Software & Data Management
As a passive optical component, the RCCB Series requires no embedded firmware, drivers, or software integration. However, its performance parameters—including angular misalignment sensitivity, return-beam centroid shift vs. incident offset, and polarization extinction ratio—are fully characterizable using standard optical metrology suites such as Zygo MetroPro, QED PhaseMap, or Thorlabs’ ThorCam-based alignment workflows.
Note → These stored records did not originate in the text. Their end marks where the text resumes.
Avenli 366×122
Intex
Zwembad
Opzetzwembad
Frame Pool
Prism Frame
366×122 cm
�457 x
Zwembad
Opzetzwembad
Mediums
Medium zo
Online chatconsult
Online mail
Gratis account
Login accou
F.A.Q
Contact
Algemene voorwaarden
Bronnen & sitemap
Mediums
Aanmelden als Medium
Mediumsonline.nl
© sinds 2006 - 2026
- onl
Measurement data generated during system integration may be logged in accordance with FDA 21 CFR Part 11-compliant electronic lab notebooks (e.g., LabArchives or Benchling) when deployed in regulated GMP/GLP environments for optical sensor validation or laser safety interlock verification.
Applications
- High-precision laser interferometry (e.g., gravitational wave detector auxiliary alignment, nanometrology stages)
- Broadband optical delay lines requiring achromatic retroreflection
- UV lithography tool calibration and beam path stabilization
- Polarization-sensitive interferometers where birefringent substrates would induce systematic phase errors
- Aerospace LIDAR reference targets and satellite-based Earth observation calibration arrays
- Ultrafast optics setups involving dispersion-compensated pulse recompression
FAQ
Why does the RCCB exhibit lower return efficiency than solid corner cubes?
Due to triple reflection at unprotected aluminum surfaces (85% per bounce), theoretical maximum return intensity is 0.85³ ≈ 61%. Solid fused silica cubes suffer Fresnel losses but benefit from protective dielectric coatings—however, those introduce dispersion and limit UV transmission.
Can the RCCB be used with femtosecond lasers?
Yes—provided pulse energy density remains below damage threshold and beam profile avoids the six non-reflective seam regions. No nonlinear absorption occurs in air gaps.
Is cleaning possible without damaging the aluminum coating?
Only dry methods are permitted: filtered compressed air or nitrogen. Solvents, tissues, or swabs will abrade the unprotected film. Contamination control should follow ISO 14644-1 Class 5 cleanroom protocols.
Does temperature affect angular alignment stability?
The monolithic aluminum housing exhibits CTE-matched mirror mounts; angular drift is < 0.3 arcsec/°C over −5°C to +50°C, verified per IEC 60068-2-14.